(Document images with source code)
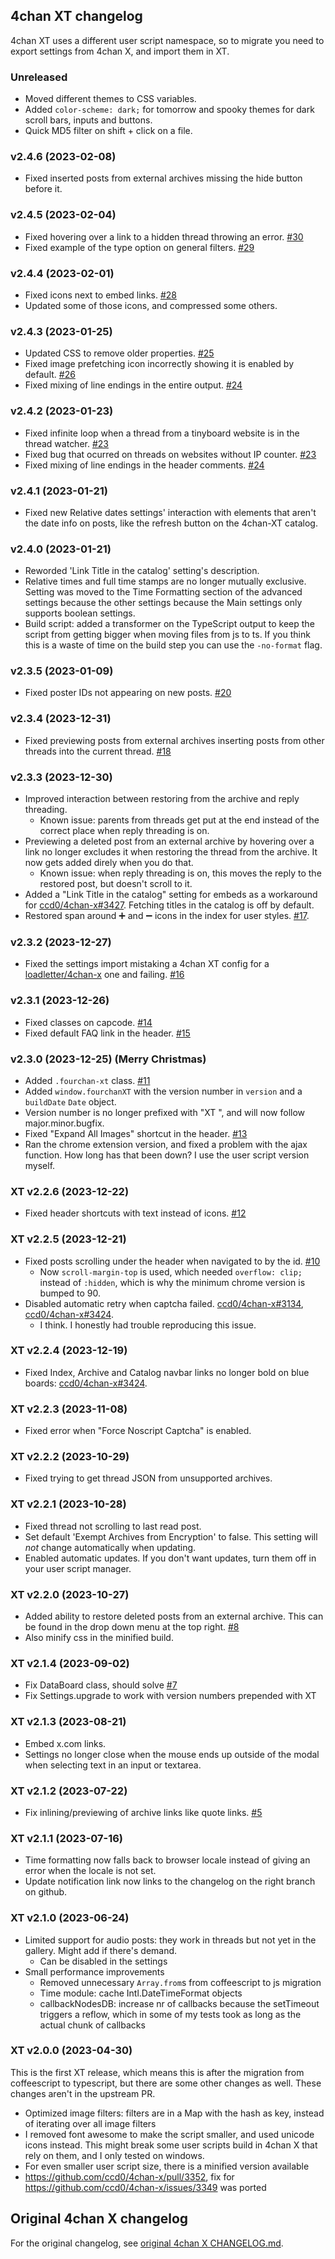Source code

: ## 4chan XT changelog

4chan XT uses a different user script namespace, so to migrate you need to export settings from 4chan X, and import them
in XT.

### Unreleased

- Moved different themes to CSS variables.
- Added `color-scheme: dark;` for tomorrow and spooky themes for dark scroll bars, inputs and buttons.
- Quick MD5 filter on shift + click on a file.

### v2.4.6 (2023-02-08)

- Fixed inserted posts from external archives missing the hide button before it.

### v2.4.5 (2023-02-04)

- Fixed hovering over a link to a hidden thread throwing an error.
  [#30](https://github.com/TuxedoTako/4chan-xt/issues/30)
- Fixed example of the type option on general filters. [#29](https://github.com/TuxedoTako/4chan-xt/issues/29)

### v2.4.4 (2023-02-01)

- Fixed icons next to embed links. [#28](https://github.com/TuxedoTako/4chan-xt/issues/28)
- Updated some of those icons, and compressed some others.

### v2.4.3 (2023-01-25)

- Updated CSS to remove older properties. [#25](https://github.com/TuxedoTako/4chan-xt/issues/25)
- Fixed image prefetching icon incorrectly showing it is enabled by default.
  [#26](https://github.com/TuxedoTako/4chan-xt/issues/26)
- Fixed mixing of line endings in the entire output. [#24](https://github.com/TuxedoTako/4chan-xt/issues/24)

### v2.4.2 (2023-01-23)

- Fixed infinite loop when a thread from a tinyboard website is in the thread watcher.
  [#23](https://github.com/TuxedoTako/4chan-xt/issues/23)
- Fixed bug that ocurred on threads on websites without IP counter.
  [#23](https://github.com/TuxedoTako/4chan-xt/issues/23#issuecomment-1905295911)
- Fixed mixing of line endings in the header comments. [#24](https://github.com/TuxedoTako/4chan-xt/issues/24)

### v2.4.1 (2023-01-21)

- Fixed new Relative dates settings' interaction with elements that aren't the date info on posts, like the refresh
  button on the 4chan-XT catalog.

### v2.4.0 (2023-01-21)

- Reworded 'Link Title in the catalog' setting's description.
- Relative times and full time stamps are no longer mutually exclusive. Setting was moved to the Time Formatting section
  of the advanced settings because the other settings because the Main settings only supports boolean settings.
- Build script: added a transformer on the TypeScript output to keep the script from getting bigger when moving files
  from js to ts. If you think this is a waste of time on the build step you can use the `-no-format` flag.

### v2.3.5 (2023-01-09)

- Fixed poster IDs not appearing on new posts. [#20](https://github.com/TuxedoTako/4chan-xt/issues/20)

### v2.3.4 (2023-12-31)

- Fixed previewing posts from external archives inserting posts from other threads into the current thread.
  [#18](https://github.com/TuxedoTako/4chan-xt/issues/18)

### v2.3.3 (2023-12-30)

- Improved interaction between restoring from the archive and reply threading.
  - Known issue: parents from threads get put at the end instead of the correct place when reply threading is on.
- Previewing a deleted post from an external archive by hovering over a link no longer excludes it when restoring the
  thread from the archive. It now gets added direly when you do that.
  - Known issue: when reply threading is on, this moves the reply to the restored post, but doesn't scroll to it.
- Added a "Link Title in the catalog" setting for embeds as a workaround for
  [ccd0/4chan-x#3427](https://github.com/ccd0/4chan-x/issues/3427). Fetching titles in the catalog is off by default.
- Restored span around ➕︎ and ➖︎ icons in the index for user styles. [#17](https://github.com/TuxedoTako/4chan-xt/issues/17).

### v2.3.2 (2023-12-27)

- Fixed the settings import mistaking a 4chan XT config for a [loadletter/4chan-x](https://github.com/loadletter/4chan-x)
  one and failing. [#16](https://github.com/TuxedoTako/4chan-xt/issues/16)

### v2.3.1 (2023-12-26)

- Fixed classes on capcode. [#14](https://github.com/TuxedoTako/4chan-xt/issues/14)
- Fixed default FAQ link in the header. [#15](https://github.com/TuxedoTako/4chan-xt/issues/15)

### v2.3.0 (2023-12-25) (Merry Christmas)

- Added `.fourchan-xt` class. [#11](https://github.com/TuxedoTako/4chan-xt/issues/11)
- Added `window.fourchanXT` with the version number in `version` and a `buildDate` `Date` object.
- Version number is no longer prefixed with "XT ", and will now follow major.minor.bugfix.
- Fixed "Expand All Images" shortcut in the header. [#13](https://github.com/TuxedoTako/4chan-xt/issues/13)
- Ran the chrome extension version, and fixed a problem with the ajax function. How long has that been down? I use the
  user script version myself.

### XT v2.2.6 (2023-12-22)

- Fixed header shortcuts with text instead of icons. [#12](https://github.com/TuxedoTako/4chan-xt/issues/12)

### XT v2.2.5 (2023-12-21)

- Fixed posts scrolling under the header when navigated to by the id.
  [#10](https://github.com/TuxedoTako/4chan-xt/issues/10)
  - Now `scroll-margin-top` is used, which needed `overflow: clip;` instead of `:hidden`, which is why the minimum
    chrome version is bumped to 90.
- Disabled automatic retry when captcha failed. [ccd0/4chan-x\#3134](https://github.com/ccd0/4chan-x/issues/3134),
  [ccd0/4chan-x\#3424](https://github.com/ccd0/4chan-x/issues/3157).
  - I think. I honestly had trouble reproducing this issue.

### XT v2.2.4 (2023-12-19)

- Fixed Index, Archive and Catalog navbar links no longer bold on blue boards:
  [ccd0/4chan-x\#3424](https://github.com/ccd0/4chan-x/issues/3424).

### XT v2.2.3 (2023-11-08)

- Fixed error when "Force Noscript Captcha" is enabled.

### XT v2.2.2 (2023-10-29)

- Fixed trying to get thread JSON from unsupported archives.

### XT v2.2.1 (2023-10-28)

- Fixed thread not scrolling to last read post.
- Set default 'Exempt Archives from Encryption' to false. This setting will _not_ change automatically when updating.
- Enabled automatic updates. If you don't want updates, turn them off in your user script manager.

### XT v2.2.0 (2023-10-27)

- Added ability to restore deleted posts from an external archive. This can be found in the drop down menu at the top
  right. [#8](https://github.com/TuxedoTako/4chan-xt/issues/8)
- Also minify css in the minified build.

### XT v2.1.4 (2023-09-02)

- Fix DataBoard class, should solve [#7](https://github.com/TuxedoTako/4chan-xt/issues/7)
- Fix Settings.upgrade to work with version numbers prepended with XT

### XT v2.1.3 (2023-08-21)

- Embed x.com links.
- Settings no longer close when the mouse ends up outside of the modal when selecting text in an input or textarea.

### XT v2.1.2 (2023-07-22)

- Fix inlining/previewing of archive links like quote links. [#5](https://github.com/TuxedoTako/4chan-xt/issues/5)

### XT v2.1.1 (2023-07-16)

- Time formatting now falls back to browser locale instead of giving an error when the locale is not set.
- Update notification link now links to the changelog on the right branch on github.

### XT v2.1.0 (2023-06-24)

- Limited support for audio posts: they work in threads but not yet in the gallery. Might add if there's demand.
  - Can be disabled in the settings
- Small performance improvements
  - Removed unnecessary `Array.from`s from coffeescript to js migration
  - Time module: cache Intl.DateTimeFormat objects
  - callbackNodesDB: increase nr of callbacks because the setTimeout triggers a reflow, which in some of my tests took
    as long as the actual chunk of callbacks

### XT v2.0.0 (2023-04-30)

This is the first XT release, which means this is after the migration from coffeescript to typescript, but there are
some other changes as well. These changes aren't in the upstream PR.

- Optimized image filters: filters are in a Map with the hash as key, instead of iterating over all image filters
- I removed font awesome to make the script smaller, and used unicode icons instead. This might break some user scripts
  build in 4chan X that rely on them, and I only tested on windows.
- For even smaller user script size, there is a minified version available
- https://github.com/ccd0/4chan-x/pull/3352, fix for https://github.com/ccd0/4chan-x/issues/3349 was ported

## Original 4chan X changelog

For the original changelog, see [original 4chan X CHANGELOG.md](./original%204chan%20X%20CHANGELOG.md).
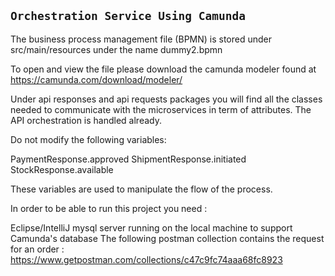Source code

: ## ``Orchestration Service Using Camunda``

The business process management file (BPMN) is stored under src/main/resources under the name dummy2.bpmn

To open and view the file please download the camunda modeler found at https://camunda.com/download/modeler/

Under api responses and api requests packages you will find all the classes needed to communicate with the microservices in term of attributes.
The API orchestration is handled already.

Do not modify the following variables:

PaymentResponse.approved
ShipmentResponse.initiated
StockResponse.available 

These variables are used to manipulate the flow of the process.

In order to be able to run this project you need :

Eclipse/IntelliJ
mysql server running on the local machine to support Camunda's database
The following postman collection contains the request for an order :  https://www.getpostman.com/collections/c47c9fc74aaa68fc8923




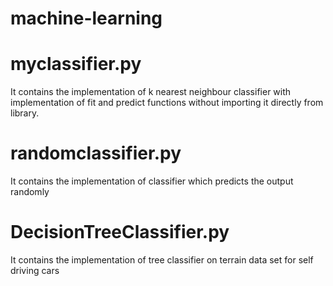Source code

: # machine-learning


# myclassifier.py 
It contains the implementation of k nearest neighbour classifier with implementation of fit and predict functions without importing it directly from library. 

# randomclassifier.py
It contains the implementation of classifier which predicts the output randomly 


# DecisionTreeClassifier.py
It contains the implementation of tree classifier on terrain data set for self driving cars



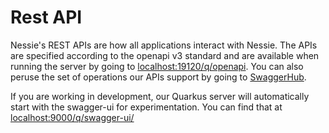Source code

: # Rest API

Nessie's REST APIs are how all applications interact with Nessie. The APIs are specified 
according to the openapi v3 standard and are available when running the server by going 
to [localhost:19120/q/openapi](http://localhost:9000/q/openapi). You can also peruse the set of operations our APIs support 
by going to [SwaggerHub](https://app.swaggerhub.com/apis/projectnessie/nessie).

If you are working in development, our Quarkus server will automatically start with 
the swagger-ui for experimentation. You can find that at [localhost:9000/q/swagger-ui/](http://localhost:9000/q/swagger-ui/)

_Directions for this task_
Starting with the line above that holds "- Set default" and stopping with the line that holds "as long as the actual chunk of callbacks", reproduce each line exactly, omitting all other lines.

_Exercise response_
- Set default 'Exempt Archives from Encryption' to false. This setting will _not_ change automatically when updating.
- Enabled automatic updates. If you don't want updates, turn them off in your user script manager.

### XT v2.2.0 (2023-10-27)

- Added ability to restore deleted posts from an external archive. This can be found in the drop down menu at the top
  right. [#8](https://github.com/TuxedoTako/4chan-xt/issues/8)
- Also minify css in the minified build.

### XT v2.1.4 (2023-09-02)

- Fix DataBoard class, should solve [#7](https://github.com/TuxedoTako/4chan-xt/issues/7)
- Fix Settings.upgrade to work with version numbers prepended with XT

### XT v2.1.3 (2023-08-21)

- Embed x.com links.
- Settings no longer close when the mouse ends up outside of the modal when selecting text in an input or textarea.

### XT v2.1.2 (2023-07-22)

- Fix inlining/previewing of archive links like quote links. [#5](https://github.com/TuxedoTako/4chan-xt/issues/5)

### XT v2.1.1 (2023-07-16)

- Time formatting now falls back to browser locale instead of giving an error when the locale is not set.
- Update notification link now links to the changelog on the right branch on github.

### XT v2.1.0 (2023-06-24)

- Limited support for audio posts: they work in threads but not yet in the gallery. Might add if there's demand.
  - Can be disabled in the settings
- Small performance improvements
  - Removed unnecessary `Array.from`s from coffeescript to js migration
  - Time module: cache Intl.DateTimeFormat objects
  - callbackNodesDB: increase nr of callbacks because the setTimeout triggers a reflow, which in some of my tests took
    as long as the actual chunk of callbacks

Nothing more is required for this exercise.